Exercise prompt ▸ Can you give every line of the material below as a numbered list, leaving out the blank lines?

Data shown ▸
━━━━━━━━━━━━━━━━

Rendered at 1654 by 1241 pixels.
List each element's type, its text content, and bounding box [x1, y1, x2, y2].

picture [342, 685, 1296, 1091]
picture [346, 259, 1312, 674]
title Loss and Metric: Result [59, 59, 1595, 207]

━━━━━━━━━━━━━━━━

Response ▸
1. Rendered at 1654 by 1241 pixels.
2. List each element's type, its text content, and bounding box [x1, y1, x2, y2].
3. picture [342, 685, 1296, 1091]
4. picture [346, 259, 1312, 674]
5. title Loss and Metric: Result [59, 59, 1595, 207]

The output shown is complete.